The earlier PR body was effectively frozen around "Phase 4 ready to start". That is no longer accurate.

What has been completed since then:

Phase 4 PS-GRPO reward semantics
Phase 5 answer extraction / correctness alignment
Phase 6 launcher / hyperparameter alignment and preflight checks
Phase 7 observation repair back to healthy_pass = true
rollout performance diagnosis with both direct URSA baselines and rollout-like probe scripts
example-directory cleanup so the math_prm folder is now centered on URSA-MATH Stage 3 rather than older unrelated example baggage

Rollout / Observation State

Local HF rollout

A standalone validation script now exists at:

examples/math_prm/tools/check_hf_rollout.py

This script proves that the local LightRFT hf rollout path for URSA is actually working by:

loading URSA-8B
calling setup_inference_engine(engine_type="hf")
running a real gather_and_generate()
comparing the rollout outputs against direct actor.generate() token by token

Phase 7 health state

The repaired observation run now reports:

healthy_pass = true
format_success_ratio = 1.0

At the same time, it still shows that model quality is not solved yet, for example:

correctness_ratio = 0.25

So the current interpretation is:

functional chain health is back
answer quality is still limited
performance is still the main engineering follow-up

Rollout performance diagnosis

The current performance story is now much clearer.

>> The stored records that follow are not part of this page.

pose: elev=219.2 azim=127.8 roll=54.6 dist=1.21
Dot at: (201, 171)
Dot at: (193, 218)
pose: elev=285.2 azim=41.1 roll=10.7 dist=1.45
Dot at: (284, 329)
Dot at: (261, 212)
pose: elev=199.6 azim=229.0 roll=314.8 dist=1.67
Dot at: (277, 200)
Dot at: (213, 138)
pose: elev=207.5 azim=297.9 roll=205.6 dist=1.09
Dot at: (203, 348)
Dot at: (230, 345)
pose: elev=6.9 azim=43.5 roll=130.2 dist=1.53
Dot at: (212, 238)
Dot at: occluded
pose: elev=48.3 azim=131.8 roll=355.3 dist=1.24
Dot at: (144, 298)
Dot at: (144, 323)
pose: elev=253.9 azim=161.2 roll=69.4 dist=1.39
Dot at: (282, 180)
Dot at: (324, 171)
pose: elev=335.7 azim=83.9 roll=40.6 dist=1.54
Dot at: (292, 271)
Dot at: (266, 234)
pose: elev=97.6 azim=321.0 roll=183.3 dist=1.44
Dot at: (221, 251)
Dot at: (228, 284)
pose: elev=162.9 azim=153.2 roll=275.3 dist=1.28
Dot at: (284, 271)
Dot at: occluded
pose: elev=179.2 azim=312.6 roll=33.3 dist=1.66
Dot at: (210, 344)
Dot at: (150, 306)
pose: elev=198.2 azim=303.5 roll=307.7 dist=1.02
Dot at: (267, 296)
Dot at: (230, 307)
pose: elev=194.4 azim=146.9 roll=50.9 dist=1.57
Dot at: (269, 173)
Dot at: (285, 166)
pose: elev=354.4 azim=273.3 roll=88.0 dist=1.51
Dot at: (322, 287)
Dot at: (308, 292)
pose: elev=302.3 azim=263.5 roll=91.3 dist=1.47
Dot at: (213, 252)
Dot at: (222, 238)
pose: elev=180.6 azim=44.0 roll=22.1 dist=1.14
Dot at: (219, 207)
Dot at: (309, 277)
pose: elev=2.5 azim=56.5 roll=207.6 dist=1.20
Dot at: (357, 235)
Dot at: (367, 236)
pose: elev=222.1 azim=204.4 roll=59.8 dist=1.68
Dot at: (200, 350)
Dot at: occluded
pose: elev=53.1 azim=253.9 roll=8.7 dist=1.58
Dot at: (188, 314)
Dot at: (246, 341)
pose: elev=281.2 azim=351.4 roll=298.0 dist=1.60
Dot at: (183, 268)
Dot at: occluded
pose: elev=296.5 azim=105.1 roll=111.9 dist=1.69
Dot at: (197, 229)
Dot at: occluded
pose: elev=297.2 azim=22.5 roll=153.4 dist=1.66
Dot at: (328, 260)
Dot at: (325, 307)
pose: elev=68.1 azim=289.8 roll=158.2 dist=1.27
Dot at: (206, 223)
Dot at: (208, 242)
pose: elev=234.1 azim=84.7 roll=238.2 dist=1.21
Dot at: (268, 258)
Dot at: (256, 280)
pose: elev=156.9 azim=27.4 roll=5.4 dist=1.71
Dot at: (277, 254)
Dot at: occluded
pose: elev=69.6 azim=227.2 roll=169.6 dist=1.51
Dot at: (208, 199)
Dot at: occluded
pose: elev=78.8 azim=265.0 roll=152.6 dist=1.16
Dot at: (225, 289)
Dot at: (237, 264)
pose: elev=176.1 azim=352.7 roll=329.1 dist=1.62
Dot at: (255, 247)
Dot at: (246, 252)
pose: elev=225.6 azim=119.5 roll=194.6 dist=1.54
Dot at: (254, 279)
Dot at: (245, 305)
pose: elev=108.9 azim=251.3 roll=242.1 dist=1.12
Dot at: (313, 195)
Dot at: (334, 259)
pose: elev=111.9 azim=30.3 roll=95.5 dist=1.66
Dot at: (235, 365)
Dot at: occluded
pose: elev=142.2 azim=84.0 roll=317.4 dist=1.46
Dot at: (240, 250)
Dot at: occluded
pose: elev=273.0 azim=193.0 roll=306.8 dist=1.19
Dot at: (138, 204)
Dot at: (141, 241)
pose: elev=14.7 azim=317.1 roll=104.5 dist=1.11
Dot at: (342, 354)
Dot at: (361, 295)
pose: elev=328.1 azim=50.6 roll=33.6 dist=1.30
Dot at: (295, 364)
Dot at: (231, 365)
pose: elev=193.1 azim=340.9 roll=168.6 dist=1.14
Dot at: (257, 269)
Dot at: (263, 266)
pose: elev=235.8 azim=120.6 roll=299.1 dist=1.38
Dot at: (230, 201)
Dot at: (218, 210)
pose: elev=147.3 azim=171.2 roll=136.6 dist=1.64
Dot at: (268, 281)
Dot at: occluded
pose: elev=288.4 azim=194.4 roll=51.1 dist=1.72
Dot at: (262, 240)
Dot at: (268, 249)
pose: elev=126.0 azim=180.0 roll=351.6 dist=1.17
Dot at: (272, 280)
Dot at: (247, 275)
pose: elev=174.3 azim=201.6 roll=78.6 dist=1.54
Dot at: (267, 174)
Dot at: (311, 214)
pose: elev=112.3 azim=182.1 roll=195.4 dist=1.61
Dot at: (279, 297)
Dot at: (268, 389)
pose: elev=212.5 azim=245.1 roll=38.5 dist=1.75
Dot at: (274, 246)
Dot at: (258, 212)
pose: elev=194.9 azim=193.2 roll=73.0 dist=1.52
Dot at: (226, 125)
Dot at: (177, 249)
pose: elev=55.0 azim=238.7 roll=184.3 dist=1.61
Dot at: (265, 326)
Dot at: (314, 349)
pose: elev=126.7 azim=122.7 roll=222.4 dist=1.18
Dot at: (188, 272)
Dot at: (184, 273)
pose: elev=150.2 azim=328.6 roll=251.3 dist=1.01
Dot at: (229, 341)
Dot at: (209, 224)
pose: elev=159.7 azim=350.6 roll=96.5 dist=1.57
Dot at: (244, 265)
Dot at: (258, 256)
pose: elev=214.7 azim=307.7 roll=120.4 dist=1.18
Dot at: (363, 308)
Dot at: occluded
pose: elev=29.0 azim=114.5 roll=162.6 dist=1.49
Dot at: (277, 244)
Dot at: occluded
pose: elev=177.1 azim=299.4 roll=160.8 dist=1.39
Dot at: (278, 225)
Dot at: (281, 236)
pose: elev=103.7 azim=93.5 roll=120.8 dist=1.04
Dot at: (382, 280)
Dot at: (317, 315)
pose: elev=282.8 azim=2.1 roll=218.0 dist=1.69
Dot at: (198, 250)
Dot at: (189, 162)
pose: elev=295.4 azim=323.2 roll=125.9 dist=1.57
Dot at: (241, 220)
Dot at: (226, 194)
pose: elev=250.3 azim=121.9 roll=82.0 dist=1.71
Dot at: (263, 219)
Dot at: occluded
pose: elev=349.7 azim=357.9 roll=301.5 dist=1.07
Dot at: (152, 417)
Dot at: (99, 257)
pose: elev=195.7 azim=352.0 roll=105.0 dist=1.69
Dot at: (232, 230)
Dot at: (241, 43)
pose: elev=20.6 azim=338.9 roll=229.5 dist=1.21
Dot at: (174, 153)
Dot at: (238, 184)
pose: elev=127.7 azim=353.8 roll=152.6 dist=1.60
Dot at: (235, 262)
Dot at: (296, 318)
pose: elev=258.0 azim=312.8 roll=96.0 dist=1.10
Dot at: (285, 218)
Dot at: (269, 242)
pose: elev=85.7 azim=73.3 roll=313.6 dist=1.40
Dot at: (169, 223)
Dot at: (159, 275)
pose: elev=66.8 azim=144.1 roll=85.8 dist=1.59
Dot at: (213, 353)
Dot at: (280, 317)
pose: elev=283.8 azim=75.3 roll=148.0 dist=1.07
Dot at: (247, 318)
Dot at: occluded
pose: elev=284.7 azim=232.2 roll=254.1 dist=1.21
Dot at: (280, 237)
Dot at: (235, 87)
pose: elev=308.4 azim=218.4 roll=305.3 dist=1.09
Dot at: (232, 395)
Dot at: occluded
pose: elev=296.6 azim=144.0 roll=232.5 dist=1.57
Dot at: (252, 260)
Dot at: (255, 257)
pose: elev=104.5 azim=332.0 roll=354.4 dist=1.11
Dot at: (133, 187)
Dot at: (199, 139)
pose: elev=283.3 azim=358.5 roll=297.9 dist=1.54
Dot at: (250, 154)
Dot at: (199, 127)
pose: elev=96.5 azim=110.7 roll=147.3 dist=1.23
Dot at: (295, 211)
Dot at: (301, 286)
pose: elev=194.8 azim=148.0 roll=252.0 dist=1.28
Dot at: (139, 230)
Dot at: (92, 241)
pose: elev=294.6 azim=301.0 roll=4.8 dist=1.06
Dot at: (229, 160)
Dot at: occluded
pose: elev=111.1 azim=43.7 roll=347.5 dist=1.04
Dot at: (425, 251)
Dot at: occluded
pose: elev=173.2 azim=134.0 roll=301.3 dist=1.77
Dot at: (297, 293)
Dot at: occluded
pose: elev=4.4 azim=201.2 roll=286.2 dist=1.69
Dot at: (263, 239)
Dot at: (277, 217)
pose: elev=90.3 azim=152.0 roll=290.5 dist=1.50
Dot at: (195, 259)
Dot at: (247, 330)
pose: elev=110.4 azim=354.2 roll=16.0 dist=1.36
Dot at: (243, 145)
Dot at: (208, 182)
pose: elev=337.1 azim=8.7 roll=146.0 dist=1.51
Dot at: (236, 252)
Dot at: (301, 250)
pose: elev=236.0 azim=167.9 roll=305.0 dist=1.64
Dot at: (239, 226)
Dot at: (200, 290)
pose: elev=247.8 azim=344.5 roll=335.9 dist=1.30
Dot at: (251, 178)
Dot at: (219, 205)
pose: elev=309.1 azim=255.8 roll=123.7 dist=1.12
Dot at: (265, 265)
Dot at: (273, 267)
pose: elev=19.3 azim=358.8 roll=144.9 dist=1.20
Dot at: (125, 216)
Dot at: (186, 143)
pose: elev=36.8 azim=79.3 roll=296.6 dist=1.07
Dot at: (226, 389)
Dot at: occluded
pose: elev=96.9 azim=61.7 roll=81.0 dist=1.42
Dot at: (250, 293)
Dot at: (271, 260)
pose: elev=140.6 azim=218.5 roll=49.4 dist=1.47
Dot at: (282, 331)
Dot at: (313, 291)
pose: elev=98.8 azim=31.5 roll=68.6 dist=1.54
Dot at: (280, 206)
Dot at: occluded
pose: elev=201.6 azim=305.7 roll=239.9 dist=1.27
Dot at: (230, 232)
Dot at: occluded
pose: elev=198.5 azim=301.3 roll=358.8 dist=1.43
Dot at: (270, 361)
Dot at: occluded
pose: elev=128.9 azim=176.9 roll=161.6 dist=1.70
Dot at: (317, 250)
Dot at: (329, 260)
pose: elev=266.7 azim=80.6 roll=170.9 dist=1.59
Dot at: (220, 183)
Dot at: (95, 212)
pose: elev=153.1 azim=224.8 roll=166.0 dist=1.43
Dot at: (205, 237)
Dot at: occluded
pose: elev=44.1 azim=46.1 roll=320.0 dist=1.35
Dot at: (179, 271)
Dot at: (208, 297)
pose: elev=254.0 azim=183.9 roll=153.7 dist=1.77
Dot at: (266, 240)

Direct standalone URSA generation is not the source of the pathological slowdown. Probe results on rollout-like workloads show:

fsdp_train_gc = 683.406s
fsdp_train_no_gc = 68.869s
fsdp_eval_no_gc = 65.816s
raw_eval_no_gc = 44.139s

This makes the current diagnosis much more concrete:

the main slowdown is not "URSA is naturally slow"
the dominant issue is rollout decode under the training-style FSDP + gradient_checkpointing configuration
the key remaining performance task is to close that gap as much as possible under the current LightRFT constraints

Example Directory Cleanup

This branch now also cleans up examples/math_prm/ itself.

Current layout intent:

top-level files are only the active training surface and self-contained URSA runtime pieces
support scripts, smoke tools, observation tools, and regression checks live under examples/math_prm/tools/
reward_models.py and reward_models_utils.py are now math-only and trimmed to the URSA-MATH Stage 3 path
URSA_MIGRATION.md and plan/* are explicitly treated as temporary working docs to delete after the migration is closed out

Key Files

Main work in this branch now spans:

examples/math_prm/train_colocate.py
examples/math_prm/run_grpo_math_prm_ursa_8b.sh
examples/math_prm/reward_models.py
examples/math_prm/reward_models_utils.py
examples/math_prm/ursa_actor.py
examples/math_prm/sitecustomize.py
examples/math_prm/ursa_model/
examples/math_prm/tools/prepare_ursa_stage3_manifest.py
examples/math_prm/tools/check_phase2_alignment.py
examples/math_prm/tools/check_hf_rollout.py
examples/math_prm/tools/check_phase6_script_alignment.py
examples/math_prm/tools/test_phase2_alignment.py
examples/math_prm/tools/run_phase3_smoke.sh
examples/math_prm/tools/run_phase7_observation.sh
examples/math_prm/tools/analyze_phase7_observation.py
examples/math_prm/tools/probe_rollout_speed_candidates.py
lightrft/strategy/strategy_base.py
lightrft/trainer/fast_exp_maker.py
lightrft/models/actor_language.py
lightrft/models/actor_vl.py
lightrft/utils/math_prm_output.py
plan/MATH_PRM.md
plan/URSA_ROLLOUT_ENGINE_FAILURE_ANALYSIS.md
plan/PHASE7_FORMAT_STABILITY_ANALYSIS.md
plan/PHASE7_HF_ROLLOUT_PERFORMANCE_ANALYSIS.md

Testing

Commands already run in this branch include:

python -m unittest -q examples.math_prm.tools.test_phase2_alignment
python examples/math_prm/tools/check_phase2_alignment.py --device cuda:0
python examples/math_prm/tools/check_phase6_script_alignment.py
python examples/math_prm/tools/check_hf_rollout.py --output-json /data/LightRFT/tmp/ursa_stage3/hf_rollout_check.json
bash examples/math_prm/tools/run_phase3_smoke.sh
bash examples/math_prm/tools/run_phase7_observation.sh
bash -n examples/math_prm/run_grpo_math_prm_ursa_8b.sh

Current testing conclusion:

Phase 2 regression / alignment tests passed
Phase 2 real smoke alignment matched the reference sample
Phase 3 smoke reaches PPO training and cleans up correctly
local hf rollout has a standalone minimal proof script and currently passes
Phase 4 / 5 reward-path regressions are covered in the current math-only regression suite
Phase 6 launcher alignment check passes
Phase 7 observation health has been restored to a passing state
rollout performance is normalized to the standalone URSA expectation yet

Review Framing

The most accurate review framing at this point is:

Phase 1 done
Phase 2 done
Phase 3 done as a working engineering baseline
Phase 4 done
Phase 5 done
Phase 6 done
Phase 7 done with a remaining performance follow-up
Phase 8 and Phase 9 not started yet

So the dominant open question is no longer whether URSA-MATH Stage 3 can run in LightRFT at all.
The dominant open question is how much of the remaining performance gap can be closed while staying within the current LightRFT / frozen-runtime constraints.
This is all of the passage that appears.